◆ Questions
**A.** Name every person in the article on the UW Health nurses union ruling.
**B.** Carry the article on the UW Health nurses union ruling forward from its final sentence.

◆ Page extract

The Wisconsin Employment Relations Commission (WERC) ruled on Nov. 25 that UW Health hospital is not legally required to recognize or negotiate a contract with the recently created nurses union, UW Nurses United, or negotiate contracts.
The WERC’s ruling found UW Health was not subject to the Wisconsin Peace Act under Act 10, meaning it is up to UW Health to determine whether they will recognize and broker a contract with the nurses union.
Act 10, passed in 2011 under former Republican Gov. Scott Walker, restricted most unions and collective bargaining rights for public workers and sparked months of protests upon its passing.
UW Nurses United and the UW hospital previously agreed in September to let the WERC judge the union's legality in exchange for no strikes and monthly meetings between nurses and the hospitals.
UW Health nurses Mary Jorgensen, Colin Gillis and Sarah Langland dissented from the WERC’s decision in a statement issued last week.
"The opinion by the Wisconsin Employment Relations Commission (WERC) does not impact our union membership or the Meet and Discuss process at UW Health,” the nurses said. “While we respect WERC, we do not agree with its opinion that UW Health nurses are excluded from the Employment Peace Act."

◆ Extracted material
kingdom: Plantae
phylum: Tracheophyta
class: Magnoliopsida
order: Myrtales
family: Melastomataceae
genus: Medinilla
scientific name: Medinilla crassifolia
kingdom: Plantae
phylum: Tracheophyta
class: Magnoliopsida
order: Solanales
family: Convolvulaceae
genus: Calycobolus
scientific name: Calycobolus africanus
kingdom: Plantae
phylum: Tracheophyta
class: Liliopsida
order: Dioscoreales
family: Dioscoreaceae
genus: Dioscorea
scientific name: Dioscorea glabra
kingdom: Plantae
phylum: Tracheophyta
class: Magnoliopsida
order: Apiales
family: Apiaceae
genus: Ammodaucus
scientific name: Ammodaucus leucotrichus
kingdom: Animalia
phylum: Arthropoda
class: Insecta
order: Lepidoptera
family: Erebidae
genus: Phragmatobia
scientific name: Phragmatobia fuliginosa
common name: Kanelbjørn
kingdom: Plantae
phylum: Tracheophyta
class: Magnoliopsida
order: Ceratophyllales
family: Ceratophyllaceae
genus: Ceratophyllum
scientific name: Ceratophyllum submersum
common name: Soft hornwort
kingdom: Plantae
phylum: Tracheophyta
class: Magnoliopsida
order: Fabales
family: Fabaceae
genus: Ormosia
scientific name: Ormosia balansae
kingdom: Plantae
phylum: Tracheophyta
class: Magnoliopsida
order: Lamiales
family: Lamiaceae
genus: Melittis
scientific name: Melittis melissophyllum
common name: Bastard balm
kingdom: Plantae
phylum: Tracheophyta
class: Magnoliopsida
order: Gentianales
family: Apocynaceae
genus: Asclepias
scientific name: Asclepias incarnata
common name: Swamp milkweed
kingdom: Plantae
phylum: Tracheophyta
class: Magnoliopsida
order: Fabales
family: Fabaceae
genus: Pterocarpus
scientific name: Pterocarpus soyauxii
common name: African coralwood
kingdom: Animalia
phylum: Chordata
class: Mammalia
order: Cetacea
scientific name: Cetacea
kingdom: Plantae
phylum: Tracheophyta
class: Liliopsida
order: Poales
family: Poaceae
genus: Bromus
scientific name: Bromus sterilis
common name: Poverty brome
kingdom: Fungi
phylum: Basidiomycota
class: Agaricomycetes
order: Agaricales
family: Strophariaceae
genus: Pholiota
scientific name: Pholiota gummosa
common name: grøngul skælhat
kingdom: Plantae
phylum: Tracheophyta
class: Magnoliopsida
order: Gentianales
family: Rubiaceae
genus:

◆ Responses
**A.** Scott Walker, Mary Jorgensen, Colin Gillis, Sarah Langland

**B.**
UW Nurses plan to appeal the commission's decision through state courts and petition for a union election with the National Labor Relations Board, according to their statement.
UW Health may be able to voluntarily recognize the nurses union even if they are not legally required to recognize it, according to a formal opinion released by Attorney General Josh Kaul in June. However, UW Health plans to petition the Wisconsin Supreme Court for legal clarity on the issue, according to the Milwaukee Journal Sentinel.
Senate Minority Leader Melissa Agard (D-Madison) voiced her support for the nurses and expressed disappointment in the WERC’s decision in a statement Monday.
"While the decision by WERC is disappointing, it is not surprising,” Agard said. “More importantly, WERC's decision does not change the September agreement between nurses and the administration."
UW Health nurses, management, Gov. Tony Evers and Service Employees International Union Healthcare Wisconsin (SEIU) reached a historic agreement in September to jointly address UW nurses’ concerns and create a path towards quality patient care and nurse retention at UW hospitals.
While the agreement did not officially recognize the Nurses Union, it offered hope for better relations between the nurses and UW Health executives for the first time since a previous nurses union contract expired in 2014.
An estimated 2,600 nurses of UW Nurses United remained unified to find a collective bargaining solution despite last week’s legal setback.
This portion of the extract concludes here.